ABSTRAIT ART
Les formes et le sens
Lorsque Kant oppose la « beauté adhérente », déterminée par la perfection de ce que doit être l'objet dans lequel elle se manifeste, à la « beauté libre », sans concept, il prend pour exemple de cette dernière non seulement les fleurs, le colibri, l'oiseau de paradis, les crustacés marins, les rinceaux ou les papiers peints, mais encore la « musique sans texte ». L'art abstrait tout entier ne risque-t-il pas de sombrer lui aussi dans la vanité d'une satisfaction esthétique privée de tout plaisir intellectuel ; À tort ou à raison, peu importe ici, la pensée occidentale distingue la forme et le contenu et elle valorise le sens. Aussi les premiers peintres abstraits, et notamment Kandinsky, Mondrian, Malévitch, ont-ils tous insisté sur l'importance du sens de leurs œuvres.
Conscient d'un danger potentiel d'appauvrissement de son art, Kandinsky publie en 1912 un ouvrage au titre à cet égard significatif : Du spirituel dans l'art, et dans la peinture en particulier veut éveiller la capacité à « vivre le Spirituel dans les choses matérielles et abstraites ». Afin d'éloigner le spectre d'une dégradation de la peinture en simple objet ornemental, l'artiste projette de fixer dans la forme un contenu spirituel et émotionnel. La couleur joue ici un rôle décisif. Kandinsky l'étudie en détail, et il consacre un chapitre à son action : « En règle générale, la couleur est donc un moyen d'exercer une influence directe sur l'âme. La couleur est la touche. L'œil est le marteau. L'âme est le piano aux cordes nombreuses. L'artiste est la main qui, par l'usage convenable de telle ou telle touche, met l'âme humaine en vibration. Il est donc clair que l'harmonie des couleurs doit reposer uniquement sur le principe de l'entrée en contact efficace avec l'âme humaine. Cette base sera définie comme le principe de la nécessité intérieure. »

# Objectif de l'exercice:
Dans l'extrait sur l'art abstrait, reprenez s'il vous plaît le passage qui commence aux mots « ABSTRAIT ART » et s'arrête après « de leurs œuvres. ». Substituez « perroquet » à « colibri ». Vous n'aurez pas besoin de la liste pour ce travail.

# Données extraites:
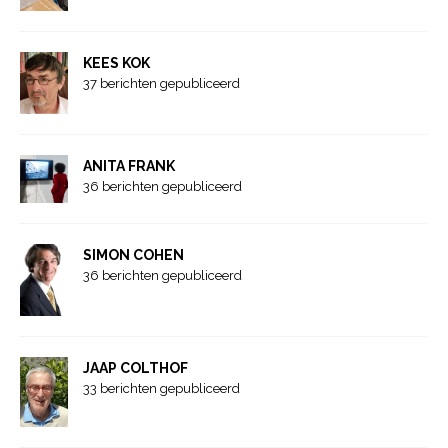
KEES KOK
37 berichten gepubliceerd
ANITA FRANK
36 berichten gepubliceerd
SIMON COHEN
36 berichten gepubliceerd
JAAP COLTHOF
33 berichten gepubliceerd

# Zone de réponse:
ABSTRAIT ART
Les formes et le sens
Lorsque Kant oppose la « beauté adhérente », déterminée par la perfection de ce que doit être l'objet dans lequel elle se manifeste, à la « beauté libre », sans concept, il prend pour exemple de cette dernière non seulement les fleurs, le perroquet, l'oiseau de paradis, les crustacés marins, les rinceaux ou les papiers peints, mais encore la « musique sans texte ». L'art abstrait tout entier ne risque-t-il pas de sombrer lui aussi dans la vanité d'une satisfaction esthétique privée de tout plaisir intellectuel ; À tort ou à raison, peu importe ici, la pensée occidentale distingue la forme et le contenu et elle valorise le sens. Aussi les premiers peintres abstraits, et notamment Kandinsky, Mondrian, Malévitch, ont-ils tous insisté sur l'importance du sens de leurs œuvres.